* _EXERCISE PROMPT_: Each record below must come back exactly as written; its pictures must not.

* _THE INPUT_:
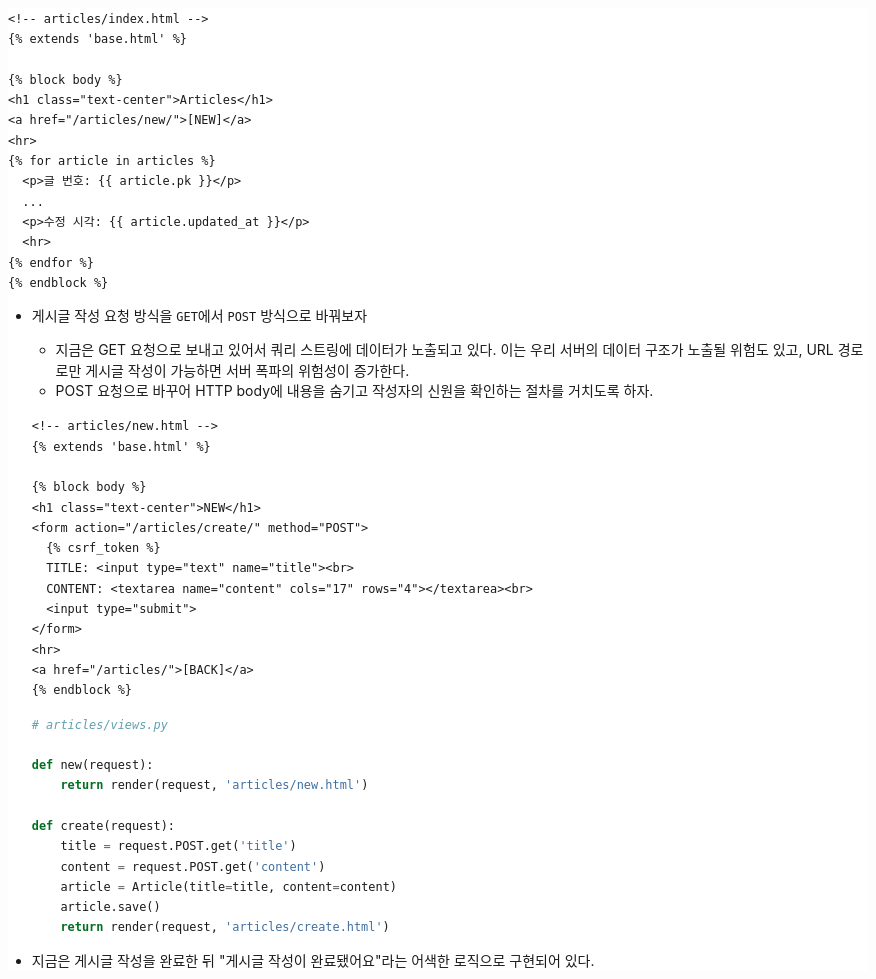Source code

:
   ```django
  <!-- articles/index.html -->
  {% extends 'base.html' %}
  
  {% block body %}
  <h1 class="text-center">Articles</h1>
  <a href="/articles/new/">[NEW]</a>
  <hr>
  {% for article in articles %}
    <p>글 번호: {{ article.pk }}</p>
    ...
    <p>수정 시각: {{ article.updated_at }}</p>
    <hr>
  {% endfor %}
  {% endblock %}
  ```

* 게시글 작성 요청 방식을 `GET`에서 `POST` 방식으로 바꿔보자

  * 지금은 GET 요청으로 보내고 있어서 쿼리 스트링에 데이터가 노출되고 있다. 이는 우리 서버의 데이터 구조가 노출될 위험도 있고, URL 경로로만 게시글 작성이 가능하면 서버 폭파의 위험성이 증가한다.
  * POST 요청으로 바꾸어 HTTP body에 내용을 숨기고 작성자의 신원을 확인하는 절차를 거치도록 하자.

  ```django
  <!-- articles/new.html -->
  {% extends 'base.html' %}
  
  {% block body %}
  <h1 class="text-center">NEW</h1>
  <form action="/articles/create/" method="POST">
    {% csrf_token %}
    TITLE: <input type="text" name="title"><br>
    CONTENT: <textarea name="content" cols="17" rows="4"></textarea><br>
    <input type="submit">
  </form>
  <hr>
  <a href="/articles/">[BACK]</a>
  {% endblock %}
  ```

  ```python
  # articles/views.py
  
  def new(request):
      return render(request, 'articles/new.html')
  
  def create(request):
      title = request.POST.get('title')
      content = request.POST.get('content')
      article = Article(title=title, content=content)
      article.save()
      return render(request, 'articles/create.html')
  ```

* 지금은 게시글 작성을 완료한 뒤 "게시글 작성이 완료됐어요"라는 어색한 로직으로 구현되어 있다.
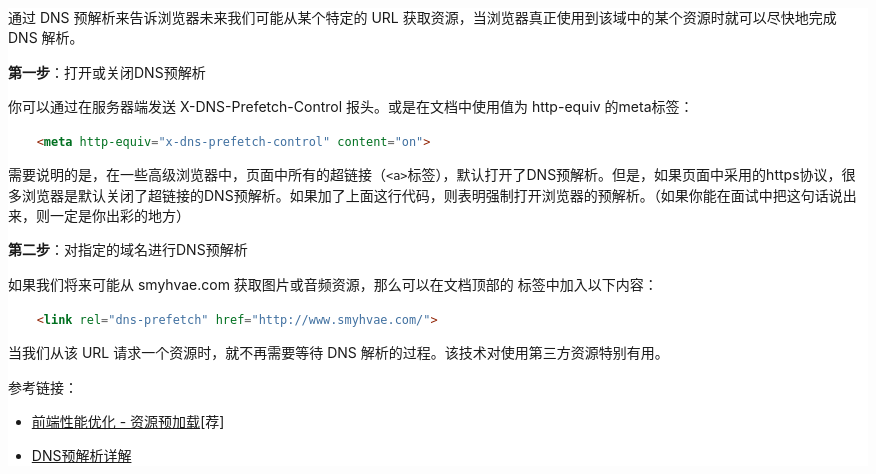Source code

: 通过 DNS 预解析来告诉浏览器未来我们可能从某个特定的 URL 获取资源，当浏览器真正使用到该域中的某个资源时就可以尽快地完成 DNS 解析。

**第一步**：打开或关闭DNS预解析

你可以通过在服务器端发送 X-DNS-Prefetch-Control 报头。或是在文档中使用值为 http-equiv 的meta标签：

```html
	<meta http-equiv="x-dns-prefetch-control" content="on">
```

需要说明的是，在一些高级浏览器中，页面中所有的超链接（`<a>`标签），默认打开了DNS预解析。但是，如果页面中采用的https协议，很多浏览器是默认关闭了超链接的DNS预解析。如果加了上面这行代码，则表明强制打开浏览器的预解析。（如果你能在面试中把这句话说出来，则一定是你出彩的地方）

**第二步**：对指定的域名进行DNS预解析

如果我们将来可能从 smyhvae.com 获取图片或音频资源，那么可以在文档顶部的 <head> 标签中加入以下内容：

```html
	<link rel="dns-prefetch" href="http://www.smyhvae.com/">
```

当我们从该 URL 请求一个资源时，就不再需要等待 DNS 解析的过程。该技术对使用第三方资源特别有用。

参考链接：

- [前端性能优化 - 资源预加载](http://bubkoo.com/2015/11/19/prefetching-preloading-prebrowsing/)[荐]

- [DNS预解析详解](https://www.xuanfengge.com/dns-prefetching-analysis.html)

* _EXERCISE RESULT_:
Source code

:
   ```django
  <!-- articles/index.html -->
  {% extends 'base.html' %}
  
  {% block body %}
  <h1 class="text-center">Articles</h1>
  <a href="/articles/new/">[NEW]</a>
  <hr>
  {% for article in articles %}
    <p>글 번호: {{ article.pk }}</p>
    ...
    <p>수정 시각: {{ article.updated_at }}</p>
    <hr>
  {% endfor %}
  {% endblock %}
  ```

* 게시글 작성 요청 방식을 `GET`에서 `POST` 방식으로 바꿔보자

  * 지금은 GET 요청으로 보내고 있어서 쿼리 스트링에 데이터가 노출되고 있다. 이는 우리 서버의 데이터 구조가 노출될 위험도 있고, URL 경로로만 게시글 작성이 가능하면 서버 폭파의 위험성이 증가한다.
  * POST 요청으로 바꾸어 HTTP body에 내용을 숨기고 작성자의 신원을 확인하는 절차를 거치도록 하자.

  ```django
  <!-- articles/new.html -->
  {% extends 'base.html' %}
  
  {% block body %}
  <h1 class="text-center">NEW</h1>
  <form action="/articles/create/" method="POST">
    {% csrf_token %}
    TITLE: <input type="text" name="title"><br>
    CONTENT: <textarea name="content" cols="17" rows="4"></textarea><br>
    <input type="submit">
  </form>
  <hr>
  <a href="/articles/">[BACK]</a>
  {% endblock %}
  ```

  ```python
  # articles/views.py
  
  def new(request):
      return render(request, 'articles/new.html')
  
  def create(request):
      title = request.POST.get('title')
      content = request.POST.get('content')
      article = Article(title=title, content=content)
      article.save()
      return render(request, 'articles/create.html')
  ```

* 지금은 게시글 작성을 완료한 뒤 "게시글 작성이 완료됐어요"라는 어색한 로직으로 구현되어 있다.
Source code

: 通过 DNS 预解析来告诉浏览器未来我们可能从某个特定的 URL 获取资源，当浏览器真正使用到该域中的某个资源时就可以尽快地完成 DNS 解析。

**第一步**：打开或关闭DNS预解析

你可以通过在服务器端发送 X-DNS-Prefetch-Control 报头。或是在文档中使用值为 http-equiv 的meta标签：

```html
	<meta http-equiv="x-dns-prefetch-control" content="on">
```

需要说明的是，在一些高级浏览器中，页面中所有的超链接（`<a>`标签），默认打开了DNS预解析。但是，如果页面中采用的https协议，很多浏览器是默认关闭了超链接的DNS预解析。如果加了上面这行代码，则表明强制打开浏览器的预解析。（如果你能在面试中把这句话说出来，则一定是你出彩的地方）

**第二步**：对指定的域名进行DNS预解析

如果我们将来可能从 smyhvae.com 获取图片或音频资源，那么可以在文档顶部的 <head> 标签中加入以下内容：

```html
	<link rel="dns-prefetch" href="http://www.smyhvae.com/">
```

当我们从该 URL 请求一个资源时，就不再需要等待 DNS 解析的过程。该技术对使用第三方资源特别有用。

参考链接：

- [前端性能优化 - 资源预加载](http://bubkoo.com/2015/11/19/prefetching-preloading-prebrowsing/)[荐]

- [DNS预解析详解](https://www.xuanfengge.com/dns-prefetching-analysis.html)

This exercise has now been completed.